Tuesday, September 03, 2013

France has the Nicest People in Europe

After recently returning from a trip to Paris and telling my friends and acquaintances about what a great vacation it was, I kept getting asked over and over again by many different people, "Weren't the French people rude?" It seemed like a strange comment but it was a carryover from an old stereotype, which seems to persist.

Let me set the record straight. French people could not have been nicer, friendlier, or more helpful. From the immigration official who said "Welcome to France," to the taxi drivers, to the hotel staff, to the restaurant waiters, to the tour guides, they were all polite and courteous. Even the woman con artist was friendly.

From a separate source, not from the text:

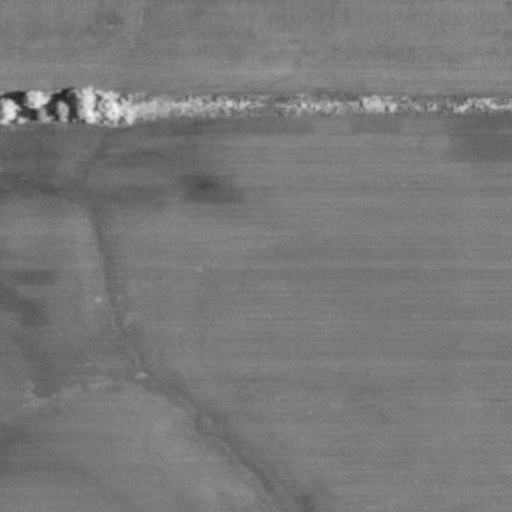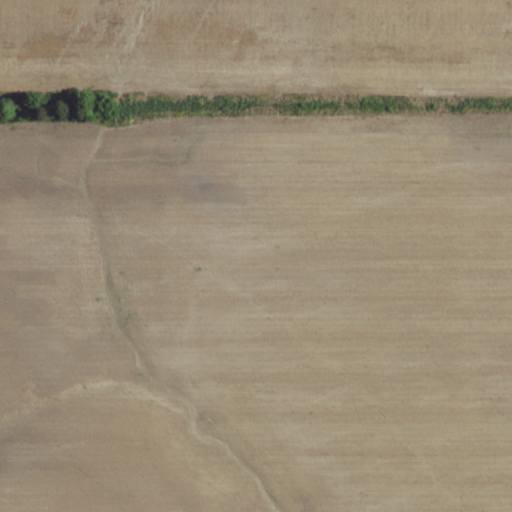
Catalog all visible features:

Maybe it was a matter of luck, but I don't think so.

Everyone in the hotel was fantastic, at the Hotel Saint Honore. (The hotel advertises itself as a 3 star hotel but it seems more like a 4 star plus.) I can speak some French, and when I talked to the hotel staff in French, and reached my limit, they would immediately switch to English for me without a pause. I believe the French really support tourism and appreciate the tourist dollars.

It is interesting to note that France, which has Europe's second largest economy, has finally come out of its recession. France's exports increased by 2 percent during the latest quarter, and the country's quarterly GDP went up by 0.5 percent.

During the last couple years, French stocks have underperformed the S&P 500, with the market up over 35% but the iShares MSCI France Index (EWQ) was up only about 12%. Yet French stocks are catching up. In the last month, the France ETF outperformed the S&P.

If you want to invest in French companies more directly, there are a few stocks that pay decent dividends, such as Total SA (TOT), the oil and gas company which yields 4.8%. There is also Veolia Environnement (VE), which provides environmental management services and has a payout of 5%, and the healthcare company Sanofi (SNY) which yield 2.7%.

A bunch of other French stocks can be found on the free list at WallStreetNewsNetwork.com.

Disclosure: I didn't own any of the above stocks at the time the article was written.